Daarna is het echter allemaal prima verlopen. Ik wil niet zeggen dat het van een leien dakje ging maar de problemen waren te overzien. In het ene vak deed ik het iets beter dan in het andere, vaak ook omdat de betreffende leraar enthousiast was en dat werkt aanstekelijk.

Daarna heb ik altijd en overal profijt gehad van mijn HBS opleiding. Ik kan mijn talen goed tot heel goed mede dankzij veel praktijk ervaring en naar later bleek een zekere aanleg. Maar ik kan ook meepraten en denken over technische zaken. Zelfs met boekhouding en economie, nu niet direct de sterkste kanten van een HBS B opleiding, kon ik goed overweg.

Ik heb dan ook nooit begrepen waarom de HBS opleiding verschraald moest worden. Maar zo dacht ik, wie ben ik, wat weet ik nu van onderwijs? We hebben er met onze kinderen maar het beste van gemaakt en dat is gelukt. Maar nu ik in de kranten lees dat onze Premier en Minister van Financiën niet in het Duits met hun Duitse collega’s kunnen praten, moet ik hard lachen, heel hard lachen. Waar waren die veranderingen in het onderwijs dan toch goed voor? Wie het weet, mag het zeggen.

2 opmerkingen:

  1. @P: er is na de jaren ’50 van de vorige eeuw een enorme toeloop van jonge leerlingen op het onderwijs geweest. Binnen een paar jaar tijd is het aantal leerlingen dat het voortgezet onderwijs ging volgen ver------tigvoudigd. Ik heb de percentages niet bij de hand en ben te lui om het op te zoeken. Er was voor onze bestuurders blijkbaar geen andere keus dan het peil van het onderwijs naar beneden toe bij te stellen. De ambachtsschool werd LTS, de MULO-A/B werd MAVO en de HBS-A/B werd HAVO/Atheneum. Al deze aanpassingen werden voorbereid en uitgevoerd met de beste bedoelingen van veel van mijn toenmalige socialistische medestrijders. De enige schoolsoort dat zich weigerde aan te passen was het gymnasium. Dat ging pas en jaar of tien geleden door de knieën.

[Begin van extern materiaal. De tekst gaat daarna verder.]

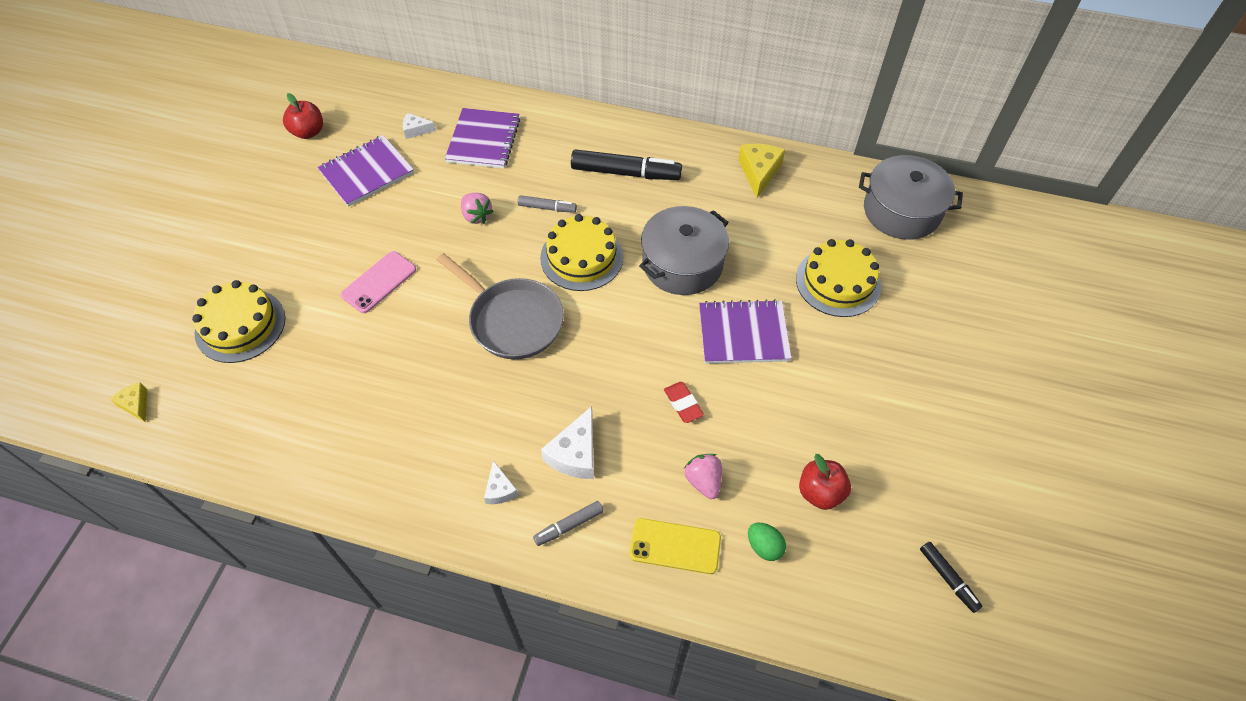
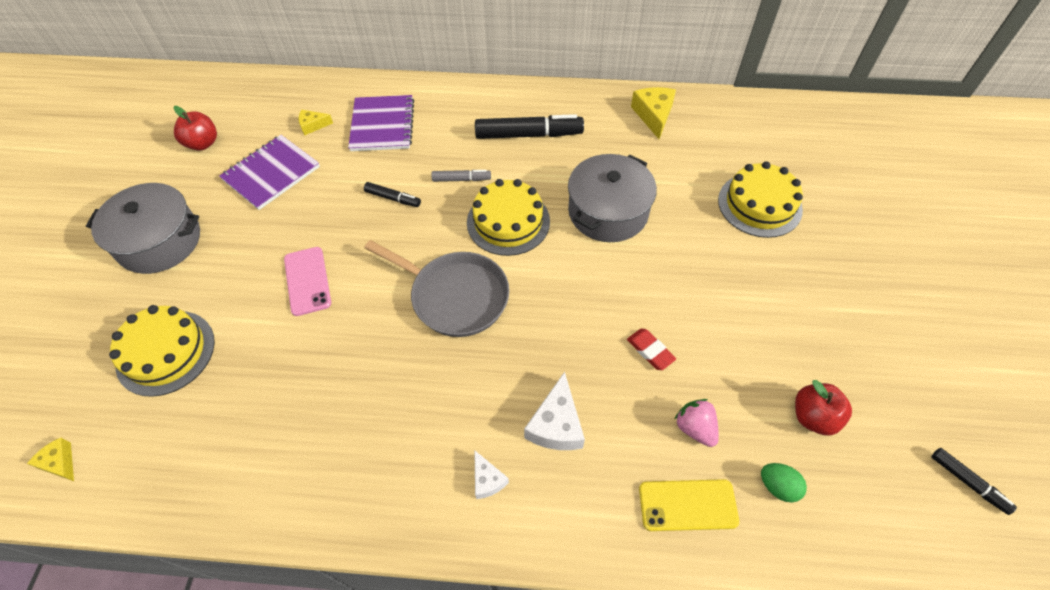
camera: 10 degrees left, 0 degrees up
pink phone [341,251,416,313] -> pink phone turned 45 degrees counterclockwise [284,247,331,316]
white cheese [403,113,436,139] -> yellow cheese [299,110,333,135]
pink strawberry [461,193,493,224] -> black marker [364,182,421,207]
grey marker [533,501,604,546] -> none
purple notebook [699,299,792,364] -> none
grey pot [859,155,963,240] -> grey pot moved to [86,183,200,274]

    Van Kemenade is een ondertussen vergeten naam, maar hij stond met hart en ziel achter deze maatregelen omdat ze ook in zijn Idealistische socialistische wereld-en-mensvisie pasten. Het ging daarbij om het verbeteren van het kennisniveau van de arbeidende mens. Dit kennisniveau was door hem gedefinieerd in termen van cognitieve, theoretische feitenkennis, waarbij hij de waarde van de vakkennis van de vakman onderschatte.

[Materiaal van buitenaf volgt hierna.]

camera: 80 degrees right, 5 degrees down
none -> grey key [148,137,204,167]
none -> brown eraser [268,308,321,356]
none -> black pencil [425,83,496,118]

    Hij heeft in mijn ogen gedeeltelijk gelijk gekregen. Veel meer kinderen uit arbeidersgezinnen zijn tegenwoordig vaker afgestudeerd aan hogescholen en/of universiteiten. En volgens jaarlijkse vergelijkingen doet het kennisniveau van ons land niet onder voor dat van andere rijke en geïndustrialiseerde landen.

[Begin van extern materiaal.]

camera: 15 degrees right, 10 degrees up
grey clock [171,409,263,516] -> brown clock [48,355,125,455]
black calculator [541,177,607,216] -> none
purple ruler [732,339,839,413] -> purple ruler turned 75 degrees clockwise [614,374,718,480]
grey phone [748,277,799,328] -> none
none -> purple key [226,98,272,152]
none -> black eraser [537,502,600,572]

    Maar ik kon in de 5e klas van de lagere school al worteltreken. Dat lijkt tegenwoordig hogere wiskunde te zijn, dat geen mens meer beheerst. Maar waarom zouden we dat ook moeten beheersen? Mijn vrouw weet niet eens wat het is, en ze is uitstekend ontwikkeld, kan de wereld met één hand op haar rug gebonden aan en is één van de gelukkigste mensen die ik ken : -)))
    Dat kan allemaal van mij niet worden gezegd :-((((

    BeantwoordenVerwijderen
  2. @jack pastoor
    Ik heb les gehad van o.a,van Kemenade voor mijn didactische aantekening maar ik ben er mee gestopt. Ik vond het allemaal veel te theoretisch. Geen kennis van de gewone man met zijn gewone gezin. Maar wie was ik om daar iets van te zeggen ook al was ik links en kwam ik uit zo'n gezin?
    Mijn oma had trouwens een veel groter respect voor de ambachtsschool waar een neef van mij op zat dan voor de HBS want wat moest je nu bv. met wiskunde? Ik ben nog altijd blij dat ik het gehad heb. Wortel trekken heb ik natuurlijk nooit meer nodig gehad maar voor het abstracte en ruimtelijke inzicht (meetkunde, analytische meetkunde en geometrie) ben ik nog altijd dankbaar evenals voor het besef dat een probleem meerdere oplossingen heeft.